Et le gouffre qui sépare la patiente du reste du monde n'a de cesse de croître à mesure que s'installe ce sentiment désagréable d'être devenue un objet. C'est probablement un éprouvé que connaît la plupart des personnes hospitalisé. "Je n'en peux plus de ces mains qui me tournent et me retournent comme un objet inanimé. [...] Mais peut-être qu'il est nécessaire aux équipes de réanimation de prendre un peu les patients pour des objets, après tout... [...] Peut-être que mon statut de bibelot est nécessaire à ma survie." (p.108)  Mais cette objetisation de la patiente n'est pas que physique. elle est aussi intellectuelle dans la façon dont les décisions quant à sa prise en charge sont prise, dans la façon de l'écarter de son projet de soins, dans les explications techniques parfois justement trop techniques.
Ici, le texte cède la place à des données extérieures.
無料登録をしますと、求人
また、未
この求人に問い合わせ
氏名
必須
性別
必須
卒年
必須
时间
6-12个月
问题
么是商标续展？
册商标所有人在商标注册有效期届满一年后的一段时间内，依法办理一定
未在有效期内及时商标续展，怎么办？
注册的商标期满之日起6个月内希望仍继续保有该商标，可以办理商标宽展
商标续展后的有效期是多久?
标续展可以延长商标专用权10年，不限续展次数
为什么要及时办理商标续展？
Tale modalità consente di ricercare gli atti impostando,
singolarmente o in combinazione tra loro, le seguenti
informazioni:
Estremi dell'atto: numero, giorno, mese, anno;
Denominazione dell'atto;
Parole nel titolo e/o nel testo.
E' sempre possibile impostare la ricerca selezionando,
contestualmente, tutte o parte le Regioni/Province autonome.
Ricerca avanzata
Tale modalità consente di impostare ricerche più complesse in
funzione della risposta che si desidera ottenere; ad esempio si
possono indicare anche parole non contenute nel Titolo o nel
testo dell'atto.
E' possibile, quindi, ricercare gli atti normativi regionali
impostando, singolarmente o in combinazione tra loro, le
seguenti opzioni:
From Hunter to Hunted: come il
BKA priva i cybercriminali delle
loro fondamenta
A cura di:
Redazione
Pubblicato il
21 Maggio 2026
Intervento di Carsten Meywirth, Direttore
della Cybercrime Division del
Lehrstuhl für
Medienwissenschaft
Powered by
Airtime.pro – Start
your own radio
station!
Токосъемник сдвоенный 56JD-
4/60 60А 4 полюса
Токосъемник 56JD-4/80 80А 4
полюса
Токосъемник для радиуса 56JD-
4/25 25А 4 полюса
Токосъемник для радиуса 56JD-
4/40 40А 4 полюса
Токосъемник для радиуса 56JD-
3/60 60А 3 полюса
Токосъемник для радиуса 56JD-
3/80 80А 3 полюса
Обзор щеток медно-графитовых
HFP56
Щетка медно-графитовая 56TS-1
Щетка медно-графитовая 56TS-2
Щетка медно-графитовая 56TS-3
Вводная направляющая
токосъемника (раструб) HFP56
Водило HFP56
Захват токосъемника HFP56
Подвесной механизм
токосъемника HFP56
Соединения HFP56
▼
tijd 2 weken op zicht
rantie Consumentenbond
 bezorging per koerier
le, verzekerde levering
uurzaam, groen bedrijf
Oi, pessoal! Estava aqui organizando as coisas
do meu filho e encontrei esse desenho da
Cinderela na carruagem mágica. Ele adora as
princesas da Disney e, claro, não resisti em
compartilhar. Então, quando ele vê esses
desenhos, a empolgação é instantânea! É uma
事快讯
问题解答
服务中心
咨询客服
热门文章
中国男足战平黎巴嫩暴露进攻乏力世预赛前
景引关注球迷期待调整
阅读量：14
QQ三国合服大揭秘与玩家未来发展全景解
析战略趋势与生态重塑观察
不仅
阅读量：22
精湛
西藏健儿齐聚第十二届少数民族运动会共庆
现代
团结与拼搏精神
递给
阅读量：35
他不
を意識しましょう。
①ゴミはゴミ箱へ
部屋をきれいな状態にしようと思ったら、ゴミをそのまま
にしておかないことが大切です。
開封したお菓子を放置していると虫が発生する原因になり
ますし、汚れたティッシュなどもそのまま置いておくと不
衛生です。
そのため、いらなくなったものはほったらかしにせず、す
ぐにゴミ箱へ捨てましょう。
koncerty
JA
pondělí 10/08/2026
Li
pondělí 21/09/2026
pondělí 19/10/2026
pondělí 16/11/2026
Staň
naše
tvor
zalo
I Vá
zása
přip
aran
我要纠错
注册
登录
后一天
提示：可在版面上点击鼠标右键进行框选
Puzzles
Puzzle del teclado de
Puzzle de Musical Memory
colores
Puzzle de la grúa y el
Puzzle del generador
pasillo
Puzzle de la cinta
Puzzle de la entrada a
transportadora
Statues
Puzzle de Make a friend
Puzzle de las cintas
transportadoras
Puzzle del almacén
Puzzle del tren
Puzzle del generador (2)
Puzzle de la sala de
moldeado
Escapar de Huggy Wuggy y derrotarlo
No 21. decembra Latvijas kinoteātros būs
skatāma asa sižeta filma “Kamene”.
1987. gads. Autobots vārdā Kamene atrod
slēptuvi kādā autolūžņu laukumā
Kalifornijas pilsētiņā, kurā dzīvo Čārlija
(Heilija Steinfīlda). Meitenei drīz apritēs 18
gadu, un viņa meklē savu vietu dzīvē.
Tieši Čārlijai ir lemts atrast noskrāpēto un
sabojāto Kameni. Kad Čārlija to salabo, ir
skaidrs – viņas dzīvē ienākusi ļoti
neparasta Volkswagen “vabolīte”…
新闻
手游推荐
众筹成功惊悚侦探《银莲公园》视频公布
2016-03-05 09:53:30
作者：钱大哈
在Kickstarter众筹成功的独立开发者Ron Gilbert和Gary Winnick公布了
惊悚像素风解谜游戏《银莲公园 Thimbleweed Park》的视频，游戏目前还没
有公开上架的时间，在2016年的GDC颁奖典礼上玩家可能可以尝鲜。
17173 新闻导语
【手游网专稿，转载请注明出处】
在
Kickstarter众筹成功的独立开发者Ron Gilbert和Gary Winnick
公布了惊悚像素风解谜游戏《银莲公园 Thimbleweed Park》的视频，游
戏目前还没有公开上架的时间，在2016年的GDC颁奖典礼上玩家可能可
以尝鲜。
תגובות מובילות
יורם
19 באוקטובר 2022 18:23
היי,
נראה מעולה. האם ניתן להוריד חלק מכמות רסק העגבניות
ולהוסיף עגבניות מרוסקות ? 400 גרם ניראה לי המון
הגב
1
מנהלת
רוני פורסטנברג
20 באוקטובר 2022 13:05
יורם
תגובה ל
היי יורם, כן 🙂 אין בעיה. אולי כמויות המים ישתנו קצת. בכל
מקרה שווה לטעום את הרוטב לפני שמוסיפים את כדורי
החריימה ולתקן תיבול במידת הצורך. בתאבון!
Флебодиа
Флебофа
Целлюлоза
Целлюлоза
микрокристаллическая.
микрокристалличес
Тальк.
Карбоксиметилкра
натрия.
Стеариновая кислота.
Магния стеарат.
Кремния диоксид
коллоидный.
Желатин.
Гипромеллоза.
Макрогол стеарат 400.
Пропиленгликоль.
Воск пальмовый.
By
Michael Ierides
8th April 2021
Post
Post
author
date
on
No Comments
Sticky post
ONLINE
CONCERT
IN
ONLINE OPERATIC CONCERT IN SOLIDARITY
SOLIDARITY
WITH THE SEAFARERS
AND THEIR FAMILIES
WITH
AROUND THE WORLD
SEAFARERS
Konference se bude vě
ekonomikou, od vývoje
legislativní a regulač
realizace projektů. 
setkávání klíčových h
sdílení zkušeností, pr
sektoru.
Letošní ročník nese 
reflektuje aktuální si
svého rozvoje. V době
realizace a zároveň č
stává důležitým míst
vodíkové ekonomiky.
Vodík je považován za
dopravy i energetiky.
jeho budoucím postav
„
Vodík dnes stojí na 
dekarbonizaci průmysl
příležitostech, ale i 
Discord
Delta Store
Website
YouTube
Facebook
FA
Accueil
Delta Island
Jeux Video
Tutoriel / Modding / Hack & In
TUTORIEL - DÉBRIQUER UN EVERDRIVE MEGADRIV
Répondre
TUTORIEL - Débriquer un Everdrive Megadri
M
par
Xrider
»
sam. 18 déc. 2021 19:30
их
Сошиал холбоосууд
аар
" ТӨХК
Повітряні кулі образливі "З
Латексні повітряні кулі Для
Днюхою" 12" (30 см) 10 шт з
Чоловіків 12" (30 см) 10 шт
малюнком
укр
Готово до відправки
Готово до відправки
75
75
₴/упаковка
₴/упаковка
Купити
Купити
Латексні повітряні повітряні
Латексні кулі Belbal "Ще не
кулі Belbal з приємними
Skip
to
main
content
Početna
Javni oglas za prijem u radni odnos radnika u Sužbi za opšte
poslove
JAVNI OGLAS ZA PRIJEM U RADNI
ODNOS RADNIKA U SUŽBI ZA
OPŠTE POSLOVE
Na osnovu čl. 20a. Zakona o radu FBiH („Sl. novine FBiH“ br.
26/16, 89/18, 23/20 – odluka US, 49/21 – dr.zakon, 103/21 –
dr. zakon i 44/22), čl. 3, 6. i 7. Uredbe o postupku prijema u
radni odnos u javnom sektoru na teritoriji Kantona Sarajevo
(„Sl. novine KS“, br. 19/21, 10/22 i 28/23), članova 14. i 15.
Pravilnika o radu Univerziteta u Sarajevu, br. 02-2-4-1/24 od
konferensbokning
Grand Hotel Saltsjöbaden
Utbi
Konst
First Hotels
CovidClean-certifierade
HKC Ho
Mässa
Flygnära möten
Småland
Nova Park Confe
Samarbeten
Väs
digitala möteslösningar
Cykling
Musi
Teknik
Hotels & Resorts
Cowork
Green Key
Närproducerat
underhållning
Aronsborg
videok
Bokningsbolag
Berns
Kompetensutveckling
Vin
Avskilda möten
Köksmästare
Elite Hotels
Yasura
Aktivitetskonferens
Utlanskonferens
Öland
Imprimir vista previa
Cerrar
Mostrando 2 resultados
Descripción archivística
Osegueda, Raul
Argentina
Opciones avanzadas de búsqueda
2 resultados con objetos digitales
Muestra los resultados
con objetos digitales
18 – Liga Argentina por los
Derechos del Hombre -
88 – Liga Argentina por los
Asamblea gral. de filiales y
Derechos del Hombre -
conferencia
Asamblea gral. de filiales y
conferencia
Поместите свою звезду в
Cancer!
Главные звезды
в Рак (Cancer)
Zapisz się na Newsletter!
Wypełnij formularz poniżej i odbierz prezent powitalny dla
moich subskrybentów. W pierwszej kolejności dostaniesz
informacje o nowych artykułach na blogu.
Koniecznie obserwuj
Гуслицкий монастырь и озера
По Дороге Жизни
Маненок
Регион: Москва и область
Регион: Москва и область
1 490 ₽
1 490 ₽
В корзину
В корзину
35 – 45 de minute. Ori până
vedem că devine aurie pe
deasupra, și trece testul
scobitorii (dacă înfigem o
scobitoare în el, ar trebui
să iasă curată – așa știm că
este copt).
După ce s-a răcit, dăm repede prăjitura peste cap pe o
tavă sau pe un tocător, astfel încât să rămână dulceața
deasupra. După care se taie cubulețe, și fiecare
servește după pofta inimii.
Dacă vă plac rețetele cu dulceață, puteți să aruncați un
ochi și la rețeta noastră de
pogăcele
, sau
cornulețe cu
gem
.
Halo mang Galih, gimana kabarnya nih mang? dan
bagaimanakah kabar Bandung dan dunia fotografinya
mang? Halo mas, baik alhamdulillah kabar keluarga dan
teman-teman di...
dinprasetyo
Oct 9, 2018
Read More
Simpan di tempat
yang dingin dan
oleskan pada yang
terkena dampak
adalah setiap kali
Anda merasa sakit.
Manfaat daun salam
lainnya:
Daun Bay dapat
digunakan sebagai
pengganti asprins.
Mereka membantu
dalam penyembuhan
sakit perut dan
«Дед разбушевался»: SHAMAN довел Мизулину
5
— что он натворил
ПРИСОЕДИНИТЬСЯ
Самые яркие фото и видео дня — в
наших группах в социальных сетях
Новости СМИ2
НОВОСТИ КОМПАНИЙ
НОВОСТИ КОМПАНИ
Pour moi qui officie en psy, c'est le grand écart. Là où nous tentons de mettre (pas toujours loin s'en faut...) le patient au coeur de son projet, en le ramenant à son rôle d'expert de sa propre vie, ici c'est l'inverse, le patient semble subir mais après tout peut-on faire autrement. "Madame, votre coeur risque de s’arrêter, vous risquez d'y passer alors la question que nous médecins nous nous posons est qu'en pensez vous, que souhaitez vous faire car après tout c'est vous l'experte de votre vie? "

Alors pour remettre un peu d'humanité dans un monde qui en semble parfois dépourvu il reste les petites attentions des soignants qui font toute la différence. Combler le gouffre et rappeler au patient qu'il est sujet et non bibelot. C'est la grande force de certaines infirmières. Le travail sur le rôle prescrit est très important en hôpital général. Et bien souvent il se fait - me semble-t-il - au détriment du rôle propre de l'infirmière. Alors ne pas l'oublier ce rôle propre, savoir l'investir ou le réinvestir est une grande qualité probablement très peu reconnue par les hiérarchies mais terriblement apprécié par les patients. A ce titre l'épisode du shampoing est formidable. La difficulté insurmontable que semble pour certains représenter un lavage de cheveux dans un service ou pourtant le pose d'une circulation extra-corporelle semble presque easy, est symptomatique de la perception de notre métier et nos missions. A cette question "puis-je avoir un shampoing?" le champ de réponses est vaste, pas le temps, pas le matériel, pas de protocole etc... Et pourtant le miracle se produit quand une IDE vient se proposer avec cette phrase toute simple "tout est possible en réa, il suffi de s'arranger." (p.118)

Cette même IDE qui par ses petites attentions a priori anodines rend le quotidien moins insupportable pour la patiente. "Je crois que si cette infirmière s'occupait de moi tous les jours, tout me parîtrait moins pénible." (p.122)

Même si j'y ai trouvé quelques longueurs sur la fin, voilà un livre que je conseille volontiers à mes collègues soignant. En effet à sa lecture difficile de ne pas interroger sa propre pratique et la remettre en question. Chacun en retirera sans doute quelque chose. Pour ma part ma leçon est la suivante: Ce qui est ordinaire pour moi (venir travailler à l'hôpital)ne l'est pas pour les patients. Au contraire tout relève de l'expérience extraordinaire, expérience qui mérite d'être accompagnée et soutenue.